Pesticides and Parkinson’s disease: Working near sprayed fields increases risk too, researchers find
California researchers who first established a link between two commonly used pesticides and Parkinson’s disease have found a third crop-enhancing chemical -- ziram -- that appears to raise the risk of developing the movement disorder. And they have found that people whose workplaces were close to fields sprayed with these chemicals -- not just those who live nearby -- are at higher risk of developing Parkinson’s.
In a study published in the European Journal of Epidemiology, a team of researchers led by UCLA neurologist Dr. Beate Ritz found that exposures to the trio of pesticides were actually higher in workplaces located near sprayed fields than they were in residences.

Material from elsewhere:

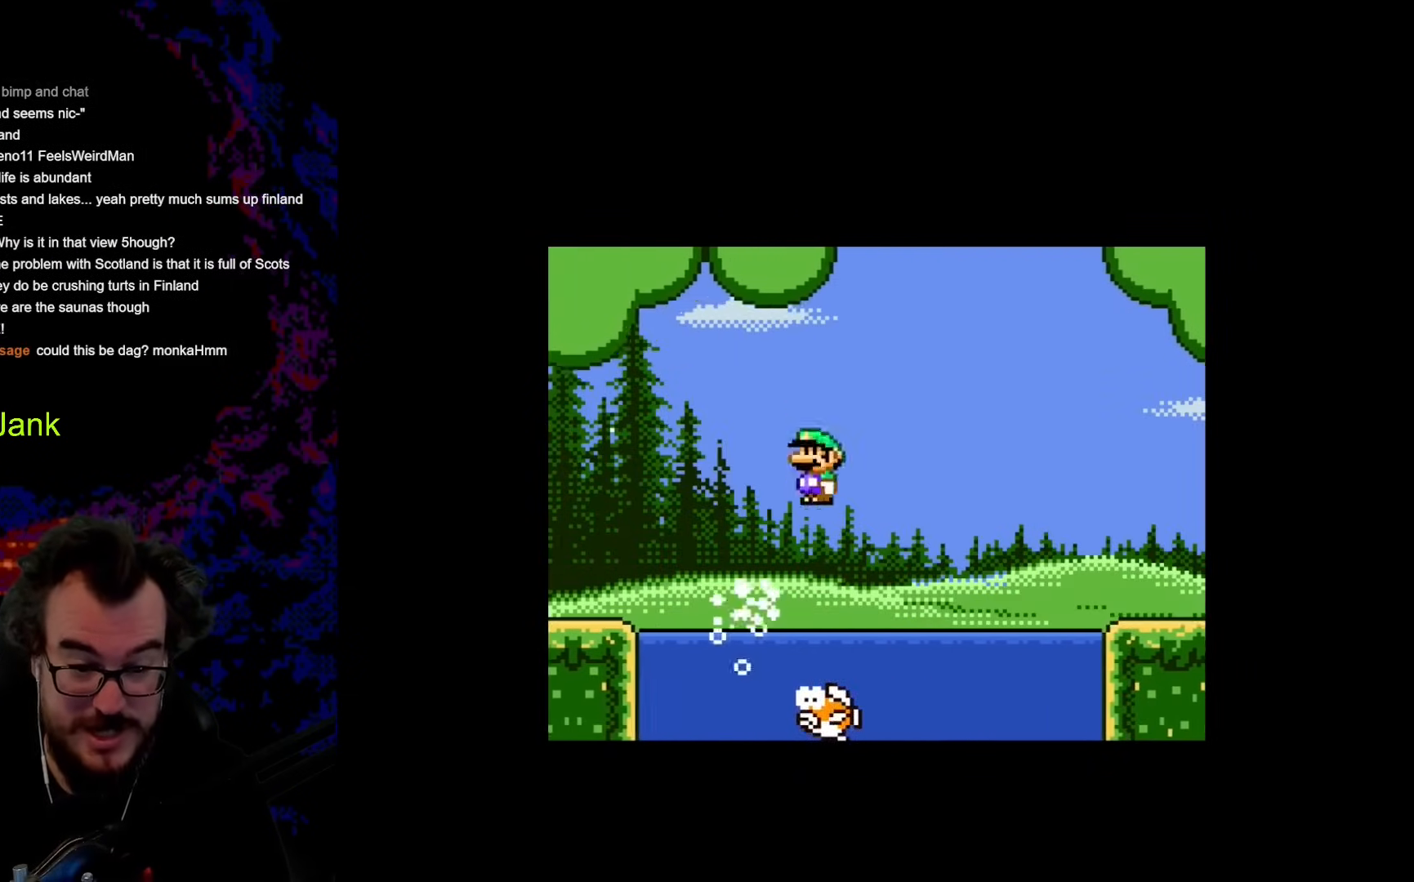
{"buttons": ["X", "DPAD_UP"], "events": [[51, "A", "up"], [153, "DPAD_UP", "up"], [256, "DPAD_UP", "down"], [290, "DPAD_RIGHT", "up"], [307, "DPAD_LEFT", "down"], [461, "DPAD_LEFT", "up"]]}
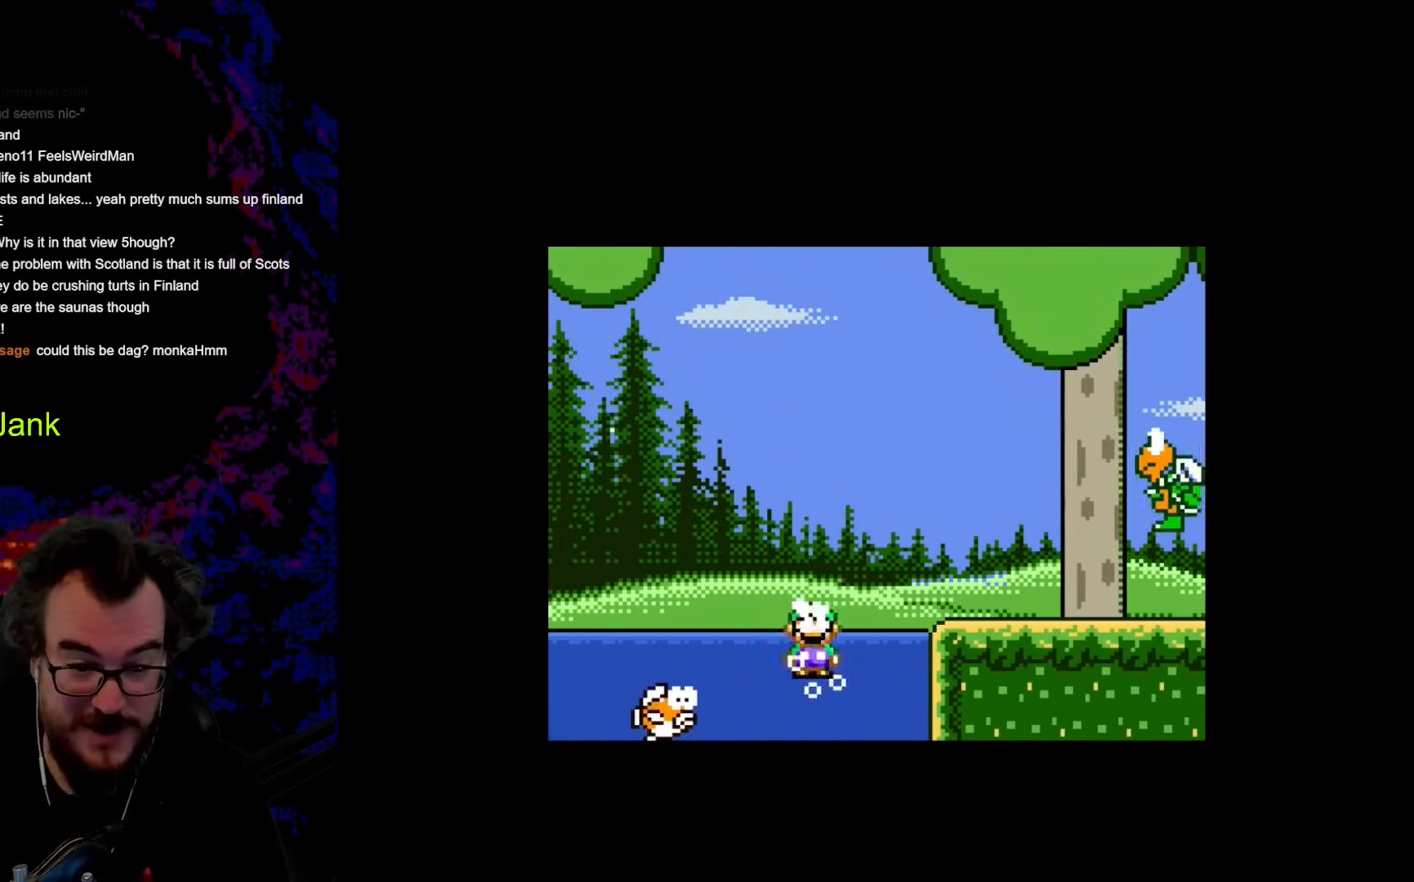
{"buttons": ["X", "DPAD_RIGHT"], "events": [[102, "DPAD_RIGHT", "down"], [137, "A", "down"], [256, "A", "up"], [427, "DPAD_UP", "up"]]}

And the combination of exposure to all three pesticides, which act in different ways to harm brain cells involved in Parkinson’s disease, appears to be cumulative, the team led by Ritz concluded.
The researchers estimated exposures to the three chemicals that 703 study participants would have had between 1974 and 1999 while living and working in California’s agriculturally rich Central Valley. Of those, 362 participants already had been diagnosed with Parkinson’s, and the remainder had no sign of the disease. Among participants who had worked for long periods near fields in which all three chemicals were used on crops, rates of Parkinson’s disease were three times higher than among subjects whose exposure was less intensive.
In animal studies conducted as part of the research on agricultural chemicals and Parkinson’s disease, the researchers found that ziram was powerfully destructive to neurons that use the transmitter chemical dopamine to send messages. These brain cells are the ones that die off in regions of the brain that govern motor function, causing the tremors, unsteady gait and difficulty initiating movement that are the hallmarks of Parkinson’s.
UCLA neurologist Jeff Bronstein, one of the study’s authors, said it “demonstrates that exposure to ziram is associated with a significantly increased risk of developing PD.”